Ceirano Automobili Torino) che produsse su licenza diversi
tipi di aerei; la AQUILA dell’ing. Annovazzi che produsse
su licenza i motori Salmson da 130 CV; il “Sindacato
motori del Po” che nel 1914 presentò un originale
motore rotativo GARUFFA a 6 cilindri a 2 tempi; la LANCIA
che a parte alcuni prototipi senza seguito, produsse nel 1915
un unico tipo di motore a 12 cilindri raffreddato ad acqua
da 250 CV.
Le OFFICINE MONCENISIO a Condove producevano sia motori, su
licenza Rhone, sia velivoli (circa 600) su licenza Pomilio.

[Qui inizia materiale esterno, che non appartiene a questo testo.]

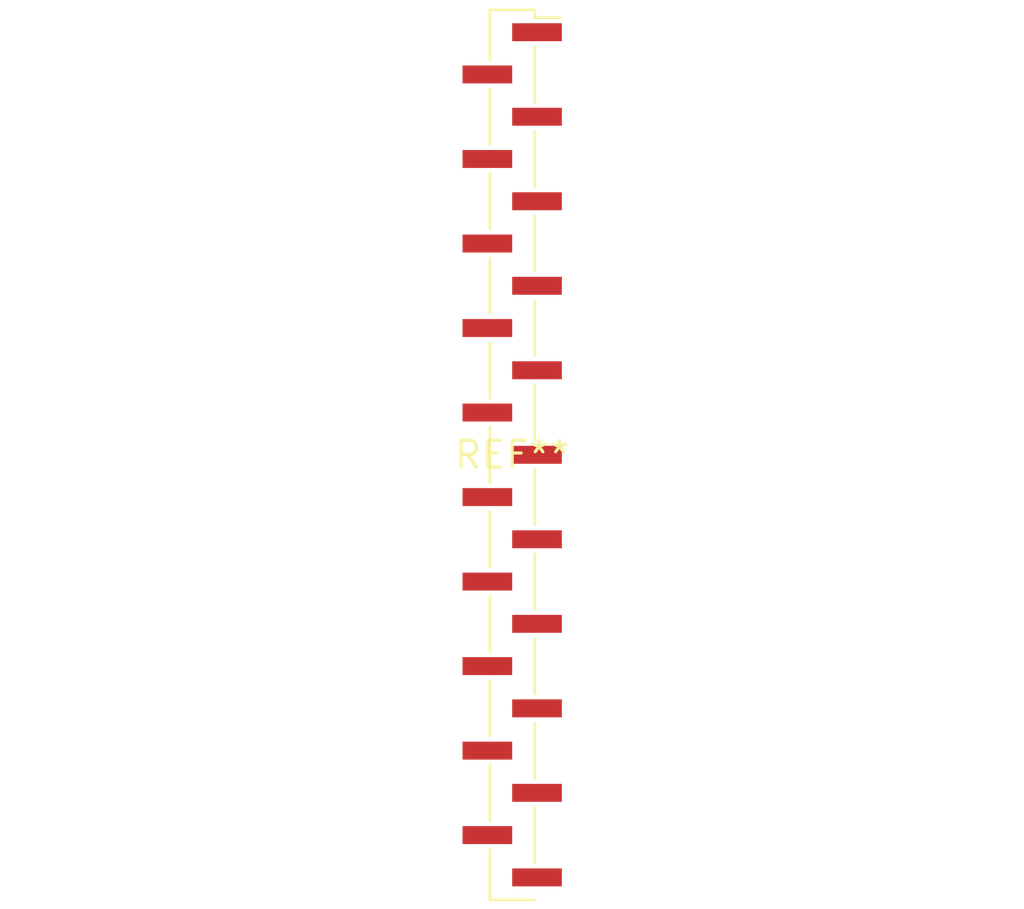
<source format=kicad_pcb>
(kicad_pcb (version 20240108) (generator pcbnew)

  (general
    (thickness 1.6)
  )

  (paper "A4")
  (layers
    (0 "F.Cu" signal)
    (31 "B.Cu" signal)
    (32 "B.Adhes" user "B.Adhesive")
    (33 "F.Adhes" user "F.Adhesive")
    (34 "B.Paste" user)
    (35 "F.Paste" user)
    (36 "B.SilkS" user "B.Silkscreen")
    (37 "F.SilkS" user "F.Silkscreen")
    (38 "B.Mask" user)
    (39 "F.Mask" user)
    (40 "Dwgs.User" user "User.Drawings")
    (41 "Cmts.User" user "User.Comments")
    (42 "Eco1.User" user "User.Eco1")
    (43 "Eco2.User" user "User.Eco2")
    (44 "Edge.Cuts" user)
    (45 "Margin" user)
    (46 "B.CrtYd" user "B.Courtyard")
    (47 "F.CrtYd" user "F.Courtyard")
    (48 "B.Fab" user)
    (49 "F.Fab" user)
    (50 "User.1" user)
    (51 "User.2" user)
    (52 "User.3" user)
    (53 "User.4" user)
    (54 "User.5" user)
    (55 "User.6" user)
    (56 "User.7" user)
    (57 "User.8" user)
    (58 "User.9" user)
  )

  (setup
    (pad_to_mask_clearance 0)
    (pcbplotparams
      (layerselection 0x00010fc_ffffffff)
      (plot_on_all_layers_selection 0x0000000_00000000)
      (disableapertmacros false)
      (usegerberextensions false)
      (usegerberattributes false)
      (usegerberadvancedattributes false)
      (creategerberjobfile false)
      (dashed_line_dash_ratio 12.000000)
      (dashed_line_gap_ratio 3.000000)
      (svgprecision 4)
      (plotframeref false)
      (viasonmask false)
      (mode 1)
      (useauxorigin false)
      (hpglpennumber 1)
      (hpglpenspeed 20)
      (hpglpendiameter 15.000000)
      (dxfpolygonmode false)
      (dxfimperialunits false)
      (dxfusepcbnewfont false)
      (psnegative false)
      (psa4output false)
      (plotreference false)
      (plotvalue false)
      (plotinvisibletext false)
      (sketchpadsonfab false)
      (subtractmaskfromsilk false)
      (outputformat 1)
      (mirror false)
      (drillshape 1)
      (scaleselection 1)
      (outputdirectory "")
    )
  )

  (net 0 "")

  (footprint "PinHeader_1x21_P2.00mm_Vertical_SMD_Pin1Right" (layer "F.Cu") (at 0 0))

)

</source>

Negli anni immediatamente precedenti la prima Guerra Mondiale,
i campi di Mirafiori, Venaria Reale e San Francesco al Campo
divennero sede di scuole per il pilotaggio di aerei. A quell’epoca
l’Italia, e in particolare Torino, vantava il primato
negli studi relativi alla fisiologia del volo e nelle tecniche
di selezione attitudinale dei futuri piloti.
Dalla fine dell’ottocento era attivo a Torino un importante
istituto di fisiologia, riconosciuto anche in ambito internazionale,
fondato da Jacob Moleschott (1822-1893) e successivamente
sviluppato da Angelo Mosso (1846-1901) e Amedeo Herlitska
(1872-1949).
In
quegli anni sul campo di Mirafiori apprese i principi del
volo ed imparò a volare il romagnolo Francesco BARACCA
che a Pinerolo frequentava la Scuola di Cavalleria.
La scuola di Mirafiori divenne anche base operativa della
neocostituita “SOCIETA’ AVIATORI ED AERONAUTI
DI TORINO”, che sforno’ a tutto il 1912 sette
piloti civili ed uno militare.
Nel pomeriggio del 20 ottobre 1913 il pilota militare Carlo
Maria PIAZZA s’innalzava da Mirafiori verso la valle
di Susa e raggiunta quota 3200 metri puntava sul Moncenisio,
atterrando con volo librato su una breve spianata a circa
2000 metri di altitudine. Era il primo atterraggio in alta
montagna.
Un breve cenno riferito a quel periodo merita infine il torinese
Giuseppe GABARDINI che, emigrato in Francia ad inizio secolo,
nel 1909 fece volare con successo un suo velivolo prima a
Monaco poi ad Antibes. Rientrato in Italia nel 1912 costruì
a Cameri (NO) uno stabilimento per produrre i suoi velivoli
monoplano “Gabarda” (sia in versione terrestre
che idro) che ebbero un grandissimo successo.
Il 27 luglio 1914 un suo velivolo (pilota Landini, passeggero
il prof. Lampugnani) sorvolò il monte Rosa a quota
4.300 mt.
Purtroppo l’impresa non ebbe particolare risalto in
quanto il giorno seguente l’Austria dichiarò
guerra alla Serbia, con quel che ne seguì.